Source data

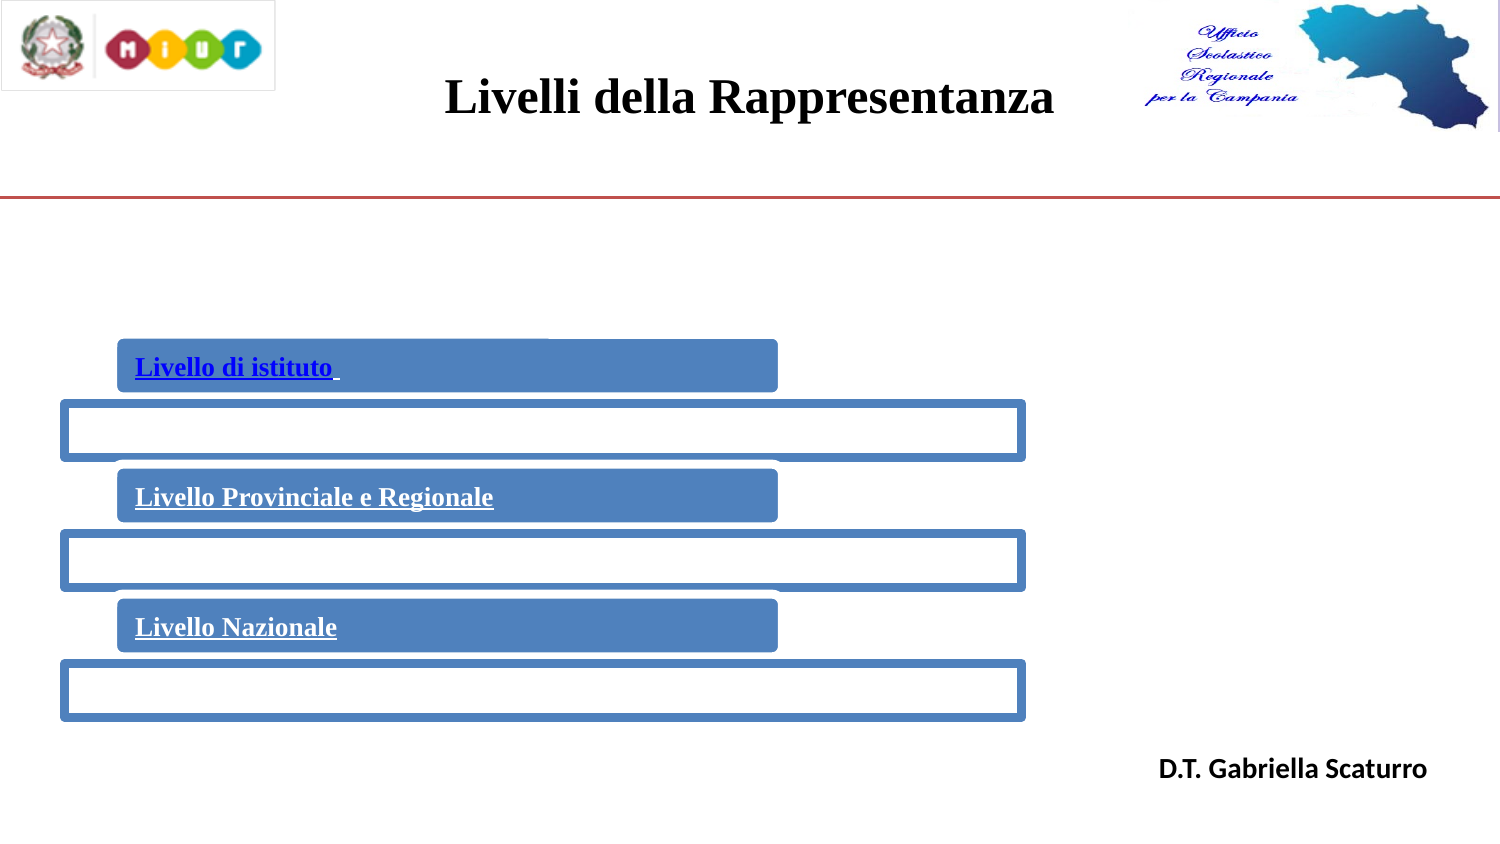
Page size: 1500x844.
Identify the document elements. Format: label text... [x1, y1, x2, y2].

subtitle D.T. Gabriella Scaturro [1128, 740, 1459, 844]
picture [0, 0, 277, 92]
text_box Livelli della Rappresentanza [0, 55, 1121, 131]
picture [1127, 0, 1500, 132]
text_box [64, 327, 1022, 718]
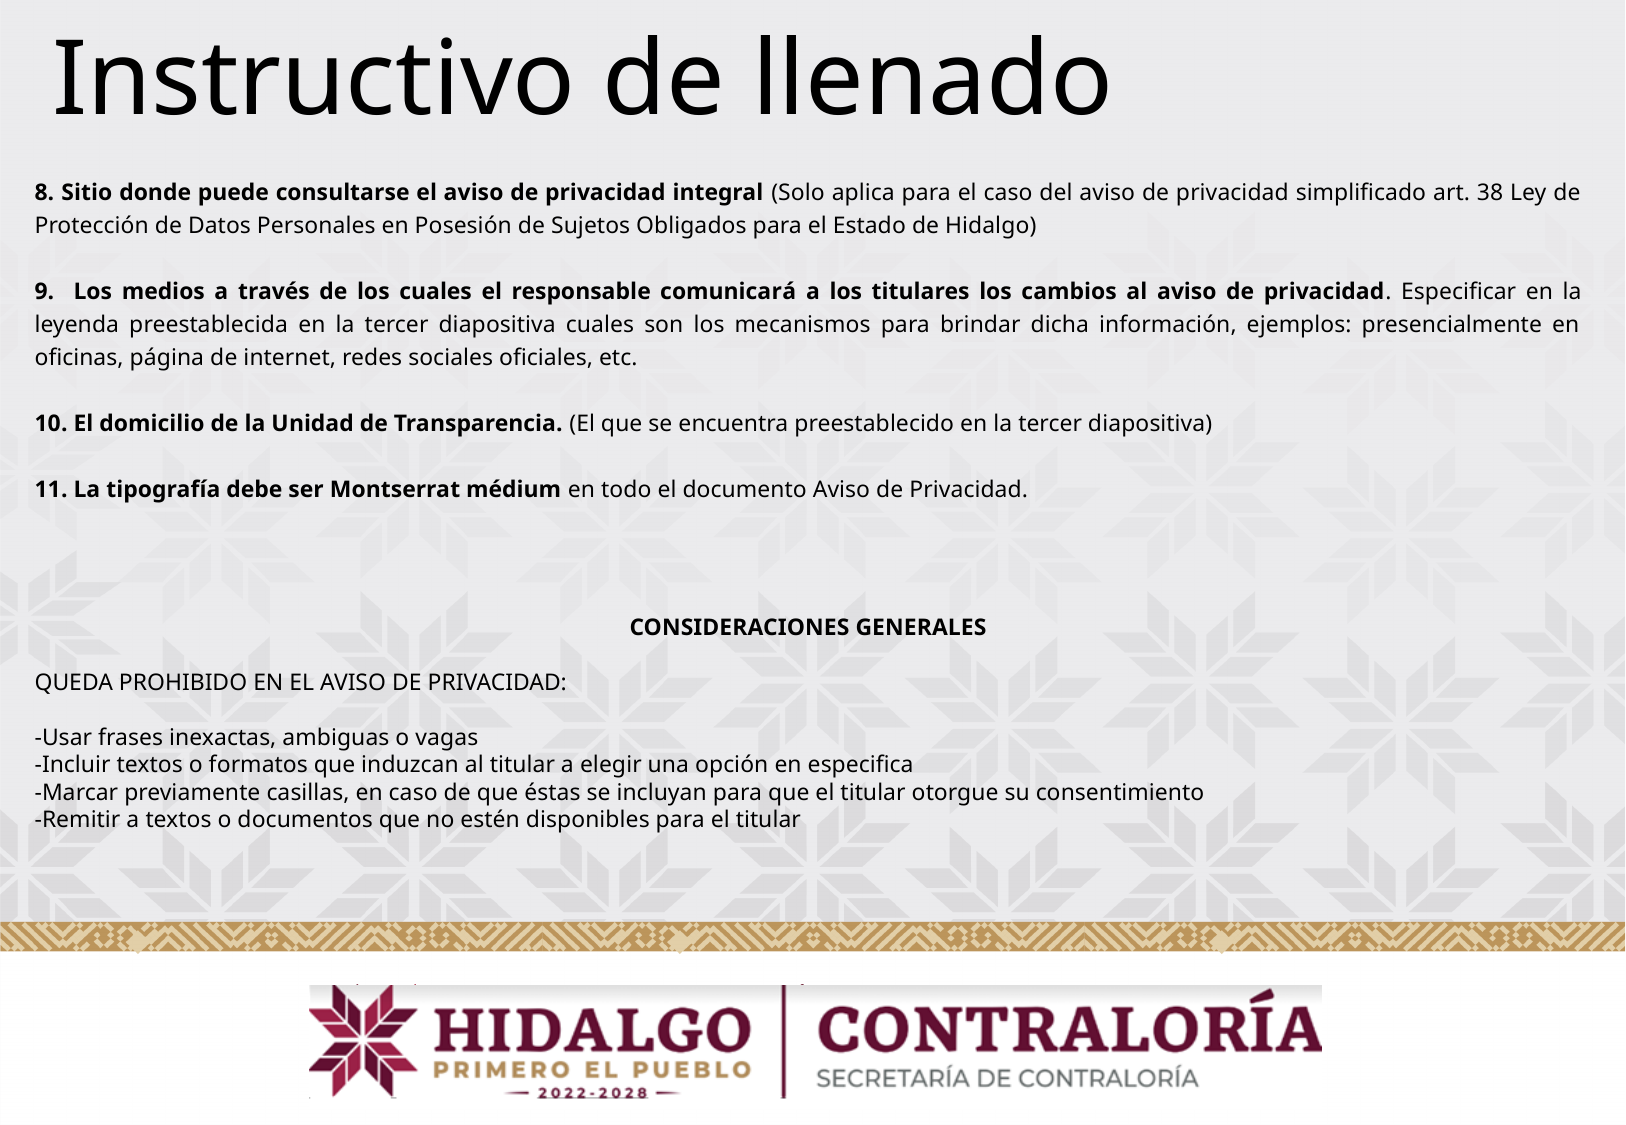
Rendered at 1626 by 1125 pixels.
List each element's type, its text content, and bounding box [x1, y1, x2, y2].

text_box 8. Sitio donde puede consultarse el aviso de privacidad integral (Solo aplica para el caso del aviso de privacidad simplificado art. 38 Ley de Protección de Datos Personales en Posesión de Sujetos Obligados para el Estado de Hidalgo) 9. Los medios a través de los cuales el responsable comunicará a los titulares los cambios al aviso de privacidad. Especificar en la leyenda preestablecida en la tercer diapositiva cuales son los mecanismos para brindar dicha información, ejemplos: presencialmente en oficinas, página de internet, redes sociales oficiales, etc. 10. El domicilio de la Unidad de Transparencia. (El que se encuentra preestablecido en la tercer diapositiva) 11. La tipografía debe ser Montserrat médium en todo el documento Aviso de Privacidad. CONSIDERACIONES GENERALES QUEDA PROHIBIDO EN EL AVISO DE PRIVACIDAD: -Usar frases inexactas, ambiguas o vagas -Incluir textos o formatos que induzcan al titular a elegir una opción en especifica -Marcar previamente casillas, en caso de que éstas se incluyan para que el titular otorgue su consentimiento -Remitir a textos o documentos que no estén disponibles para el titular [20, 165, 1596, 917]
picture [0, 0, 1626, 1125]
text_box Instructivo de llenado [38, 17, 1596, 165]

● **What you will do**: Omit the pictures; print the records above exactly.

● **Exercise response**:
Page size: 1500x844.
Identify the document elements. Format: label text... [x1, y1, x2, y2].

subtitle D.T. Gabriella Scaturro [1128, 740, 1459, 844]
picture [0, 0, 277, 92]
text_box Livelli della Rappresentanza [0, 55, 1121, 131]
picture [1127, 0, 1500, 132]
text_box [64, 327, 1022, 718]
Rendered at 1626 by 1125 pixels.
List each element's type, its text content, and bounding box [x1, y1, x2, y2].

text_box 8. Sitio donde puede consultarse el aviso de privacidad integral (Solo aplica para el caso del aviso de privacidad simplificado art. 38 Ley de Protección de Datos Personales en Posesión de Sujetos Obligados para el Estado de Hidalgo) 9. Los medios a través de los cuales el responsable comunicará a los titulares los cambios al aviso de privacidad. Especificar en la leyenda preestablecida en la tercer diapositiva cuales son los mecanismos para brindar dicha información, ejemplos: presencialmente en oficinas, página de internet, redes sociales oficiales, etc. 10. El domicilio de la Unidad de Transparencia. (El que se encuentra preestablecido en la tercer diapositiva) 11. La tipografía debe ser Montserrat médium en todo el documento Aviso de Privacidad. CONSIDERACIONES GENERALES QUEDA PROHIBIDO EN EL AVISO DE PRIVACIDAD: -Usar frases inexactas, ambiguas o vagas -Incluir textos o formatos que induzcan al titular a elegir una opción en especifica -Marcar previamente casillas, en caso de que éstas se incluyan para que el titular otorgue su consentimiento -Remitir a textos o documentos que no estén disponibles para el titular [20, 165, 1596, 917]
picture [0, 0, 1626, 1125]
text_box Instructivo de llenado [38, 17, 1596, 165]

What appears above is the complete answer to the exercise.